As simple as this sounds you all know this is painfully ambitious, but it is my goal to stay organized and on top of my daily chores.

Weekly

  • Microwave
  • Refrigerator
  • Pantry
  • Hall Closet
  • Bookshelves
  • Toys
  • Children's drawers
Monthly
  • Garage
  • Car inside and out
  • Junk Drawer
  • Laundry closets
  • Desk

Wednesday, December 19, 2007

Hired Help

While folding my tenth load of laundry yesterday, I watched a few minutes of an old Doris Day movie. There are so many cultural differences between the early sixties and today, to start with practically all of her movies have a moral dilemma that she is trying to navigate with good humor. That Touch Of Mink and Move Over, Darling couldn't even be made as Hallmark movies today because the sexual morality is so innocent. But that isn't what struck me the most.

With all of my holiday chores compounded by being out of electricity for half of last week, I couldn't help but be jealous of Doris Day's hired help.
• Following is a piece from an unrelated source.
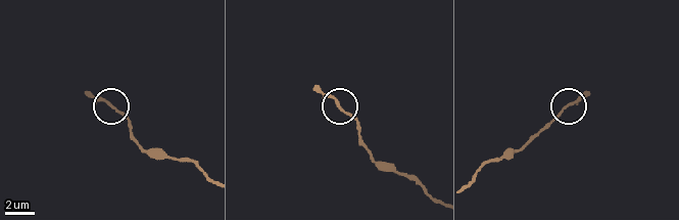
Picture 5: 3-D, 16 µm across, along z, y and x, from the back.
accept # runs_along 5:(435, 200), (409, 178), (380, 165), (357, 124), (316, 85); one cell here

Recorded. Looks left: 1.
stop no edits; rest unchecked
I collect vintage cookbooks and they often discuss the role of the domestic employee. Forty years ago housewives of a certain economic status had staff. Housewives, not lawyers or movie stars. Today's equivilent of these women may still have gardners and a cleaning service but live in staff has been relagated to the very wealthy. Even the lower classes of bygone years had grandmothers or spinster aunts that lived in the house to help with the children and chores.

We may have many conveniences our predecessors didn't have but being a housewife has always been a sunrise to sunset job. It's a wonder we're all running around frazzled, and I can't even imagine the stress on the single mother or the working mom. There literally aren't enough hours in the day to get all their work done.
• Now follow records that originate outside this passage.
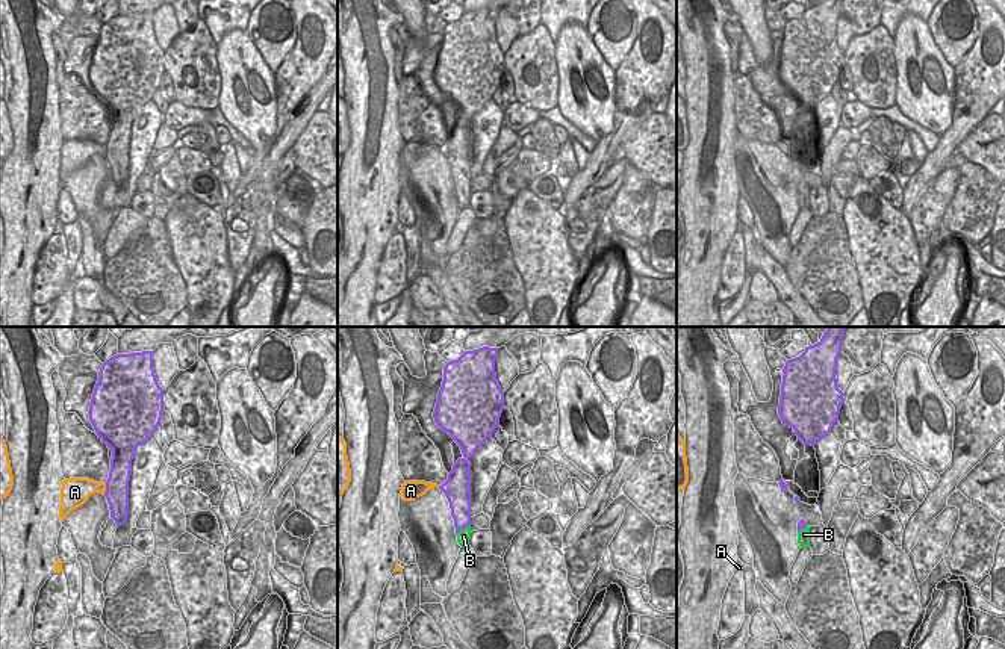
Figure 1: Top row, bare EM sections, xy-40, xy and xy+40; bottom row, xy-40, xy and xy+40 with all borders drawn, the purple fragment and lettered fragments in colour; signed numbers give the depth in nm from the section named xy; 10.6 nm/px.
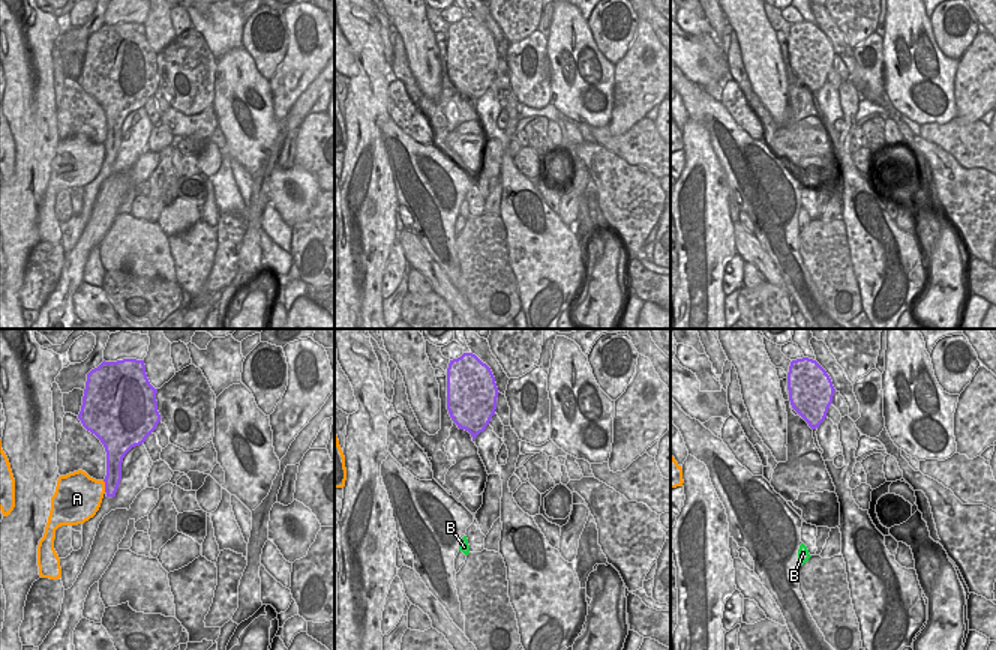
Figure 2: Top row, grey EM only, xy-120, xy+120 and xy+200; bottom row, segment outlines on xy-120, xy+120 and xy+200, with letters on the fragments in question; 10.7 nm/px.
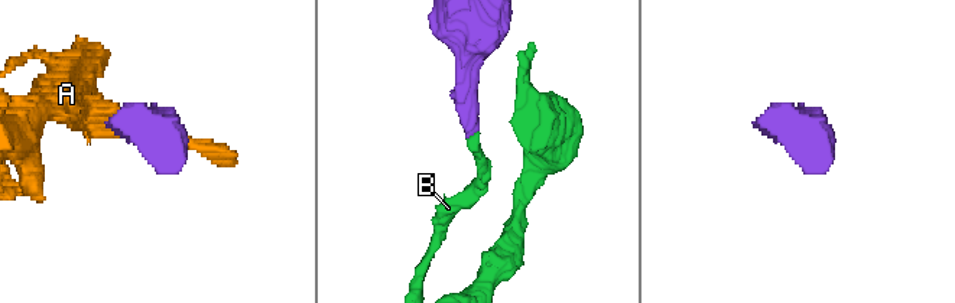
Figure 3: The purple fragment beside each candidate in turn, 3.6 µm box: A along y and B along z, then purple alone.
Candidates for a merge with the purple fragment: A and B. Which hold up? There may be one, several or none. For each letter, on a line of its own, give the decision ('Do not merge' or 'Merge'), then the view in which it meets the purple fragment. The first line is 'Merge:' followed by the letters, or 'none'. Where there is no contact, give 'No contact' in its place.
Merge: none
A: Do not merge. Touches purple in xy-40
B: Do not merge. Touches purple in xy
For now I'll just have to take it in stride and remember that I'm working so feverishly in order to relax and enjoy myself over Christmas break.

Friday, December 7, 2007

I Think I Have Christmas OCD

I love Christmas. I look forward to every last little part of the whole season. I even love to be in the middle of a busy mall and watch people bustle by, their arms loaded with bags...
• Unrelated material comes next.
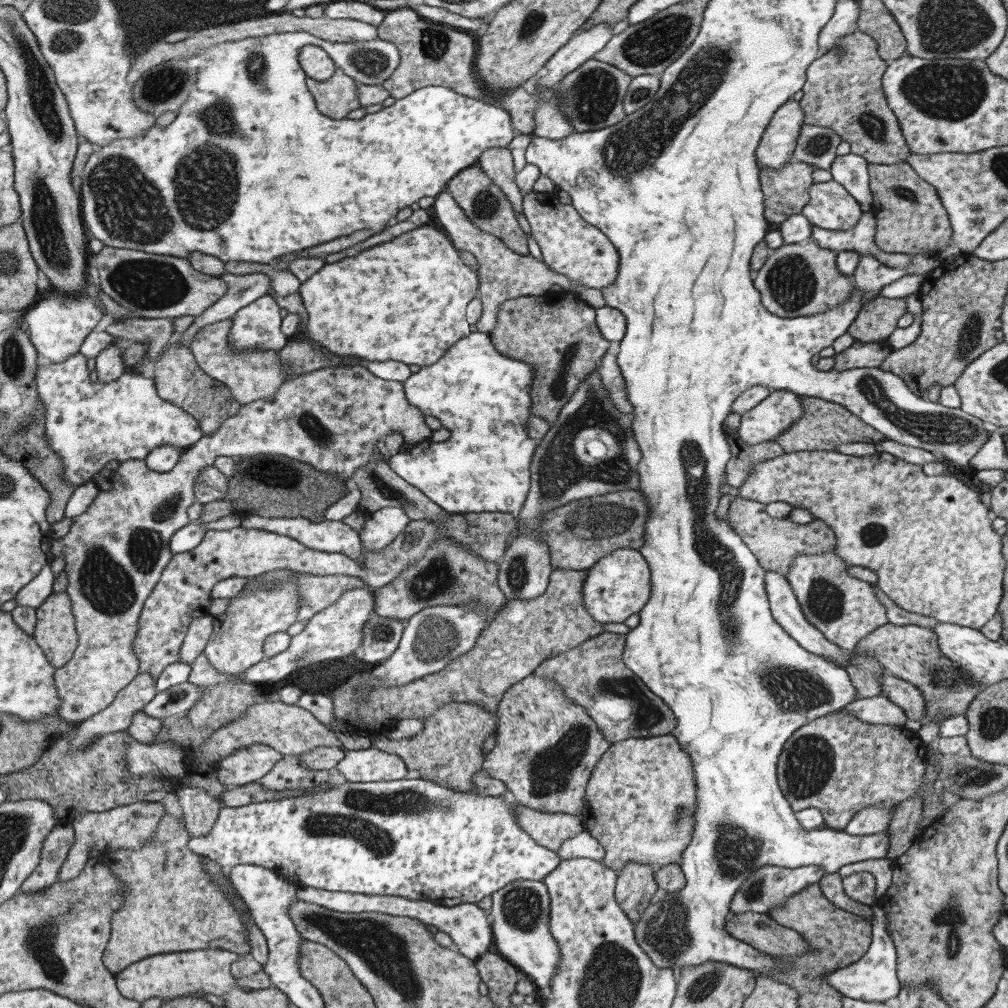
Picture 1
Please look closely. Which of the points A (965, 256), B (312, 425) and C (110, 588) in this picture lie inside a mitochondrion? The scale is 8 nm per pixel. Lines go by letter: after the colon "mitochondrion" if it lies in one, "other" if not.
A: other
B: mitochondrion
C: mitochondrion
...but I have a confession to make, I think I have Christmas Obsessive Compulsive Disorder. It has always manifested in my selection of Christmas Cards. I start looking for the perfect cards before Thanksgiving and usually purchase two to three selections just to make sure everyone gets the right card. I purchase a new calligraphy pen and they cannot be sent out unless they have Madonna and Child stamps.

This year my COCD has spread to my daughters Christmas dresses. I am always particular about what my children wear, but their Christmas and Easter dresses are the two most important outfits of the year. Last year I stumbled onto a great sale in Dallas and I was done early.
For some reason this year I just cannot be satisfied. Every boutique, department store and resale shop in Tulsa and Owasso has been visited. So far I have bought two dresses for my eldest and I just lost out on one I really wanted on ebay, because I wasn't home when it ended. There must be 200 companies that make dresses for little girls, why can't any of them make something original? Even the World Wide Web is letting me down, why is everything I like online over $100? When will Le Pink learn to make a dress out of something other than shantung and tulle? Does everyone else feel satisfied with the banal cookie cutter offering this year???

I'm afraid. Next year it might the cards, the dresses and a completely new Christmas tree (it's started bothering me this year). This Happy Housewife needs to learn to be Happy with three beautiful healthy children, even if their Christmas outfits do coordinate but don't match.